Ekosistem yok olacak

Raporda 5 termik santralın doğa ve toplum üzerinde yaratacağı etkilere de yer verildi. Termik santralların inşa edilecekleri sahalarda ekosistemin yok olacağı ve alanların çoğunlukla ormanlık ile tarım arazisi olduğu belirtilerek Karabiga’ya yapılacak termik santrala ilişkin şu tespitlerde bulunuldu: “ÇED raporunda projenin kaplayacağı ormanlık alan ve tarım alanlarıyla ilgili kesin verilerin ancak proje inşaatı sırasında ortaya çıkacağı belirtiliyor. Ancak proje alanı için kalan ormanlık alanın 106 bin 686 metrekare olduğu denize yapılacak dolgu alanının ise 190 bin metrekare olacağı görülüyor.

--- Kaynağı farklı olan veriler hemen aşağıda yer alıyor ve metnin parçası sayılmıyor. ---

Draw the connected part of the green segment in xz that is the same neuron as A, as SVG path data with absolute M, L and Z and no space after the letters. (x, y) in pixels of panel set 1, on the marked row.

Proje sahası daha önce tarımsal nitelikte korunacak alanken daha sonra ‘Enerji alanı, kül sahası ve derin deniz deşarj alanı’ olarak onaylandı.”

Kömürlü termik santralların sağlık etkilerinin de anlatıldığı raporda Harvard Üniversitesi, Sağlık ve Çevre Birliği, Greenpeace, Sttutgart Üniversitesi ve Temiz Hava Çalışma Grubu’nun 2009-2015 arası hazırladıkları raporlarından yararlanıldı.